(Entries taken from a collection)
========================
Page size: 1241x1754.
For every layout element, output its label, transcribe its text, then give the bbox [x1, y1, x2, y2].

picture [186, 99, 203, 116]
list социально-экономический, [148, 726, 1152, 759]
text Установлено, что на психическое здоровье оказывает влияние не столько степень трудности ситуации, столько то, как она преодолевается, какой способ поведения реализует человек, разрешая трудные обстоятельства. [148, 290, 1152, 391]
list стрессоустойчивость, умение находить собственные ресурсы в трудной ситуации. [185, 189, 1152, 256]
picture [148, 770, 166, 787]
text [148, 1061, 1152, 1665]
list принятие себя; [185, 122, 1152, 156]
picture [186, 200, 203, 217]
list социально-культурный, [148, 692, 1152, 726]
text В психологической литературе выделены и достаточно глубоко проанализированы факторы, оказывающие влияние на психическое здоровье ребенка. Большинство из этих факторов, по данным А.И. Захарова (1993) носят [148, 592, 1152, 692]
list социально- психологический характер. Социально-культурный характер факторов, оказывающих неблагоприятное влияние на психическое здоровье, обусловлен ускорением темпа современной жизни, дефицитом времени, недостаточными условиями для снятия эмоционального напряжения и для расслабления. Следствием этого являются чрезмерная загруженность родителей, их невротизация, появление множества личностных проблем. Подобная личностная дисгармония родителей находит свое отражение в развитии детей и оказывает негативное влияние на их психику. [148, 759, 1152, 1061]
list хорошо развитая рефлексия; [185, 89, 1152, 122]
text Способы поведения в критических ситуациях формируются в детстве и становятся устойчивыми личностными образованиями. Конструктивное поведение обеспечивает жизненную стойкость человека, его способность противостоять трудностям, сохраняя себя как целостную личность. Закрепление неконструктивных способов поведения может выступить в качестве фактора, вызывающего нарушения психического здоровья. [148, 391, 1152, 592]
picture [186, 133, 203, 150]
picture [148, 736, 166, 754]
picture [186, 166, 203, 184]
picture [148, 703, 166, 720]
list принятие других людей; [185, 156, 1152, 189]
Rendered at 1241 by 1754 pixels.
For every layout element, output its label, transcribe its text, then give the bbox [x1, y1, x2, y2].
========================
• WHAT YOU HAVE TO DO: Set down the records again without altering a word.

• ANSWER BOX:
Page size: 1241x1754.
For every layout element, output its label, transcribe its text, then give the bbox [x1, y1, x2, y2].

picture [186, 99, 203, 116]
list социально-экономический, [148, 726, 1152, 759]
text Установлено, что на психическое здоровье оказывает влияние не столько степень трудности ситуации, столько то, как она преодолевается, какой способ поведения реализует человек, разрешая трудные обстоятельства. [148, 290, 1152, 391]
list стрессоустойчивость, умение находить собственные ресурсы в трудной ситуации. [185, 189, 1152, 256]
picture [148, 770, 166, 787]
text [148, 1061, 1152, 1665]
list принятие себя; [185, 122, 1152, 156]
picture [186, 200, 203, 217]
list социально-культурный, [148, 692, 1152, 726]
text В психологической литературе выделены и достаточно глубоко проанализированы факторы, оказывающие влияние на психическое здоровье ребенка. Большинство из этих факторов, по данным А.И. Захарова (1993) носят [148, 592, 1152, 692]
list социально- психологический характер. Социально-культурный характер факторов, оказывающих неблагоприятное влияние на психическое здоровье, обусловлен ускорением темпа современной жизни, дефицитом времени, недостаточными условиями для снятия эмоционального напряжения и для расслабления. Следствием этого являются чрезмерная загруженность родителей, их невротизация, появление множества личностных проблем. Подобная личностная дисгармония родителей находит свое отражение в развитии детей и оказывает негативное влияние на их психику. [148, 759, 1152, 1061]
list хорошо развитая рефлексия; [185, 89, 1152, 122]
text Способы поведения в критических ситуациях формируются в детстве и становятся устойчивыми личностными образованиями. Конструктивное поведение обеспечивает жизненную стойкость человека, его способность противостоять трудностям, сохраняя себя как целостную личность. Закрепление неконструктивных способов поведения может выступить в качестве фактора, вызывающего нарушения психического здоровья. [148, 391, 1152, 592]
picture [186, 133, 203, 150]
picture [148, 736, 166, 754]
picture [186, 166, 203, 184]
picture [148, 703, 166, 720]
list принятие других людей; [185, 156, 1152, 189]
Rendered at 1241 by 1754 pixels.
For every layout element, output its label, transcribe its text, then give the bbox [x1, y1, x2, y2].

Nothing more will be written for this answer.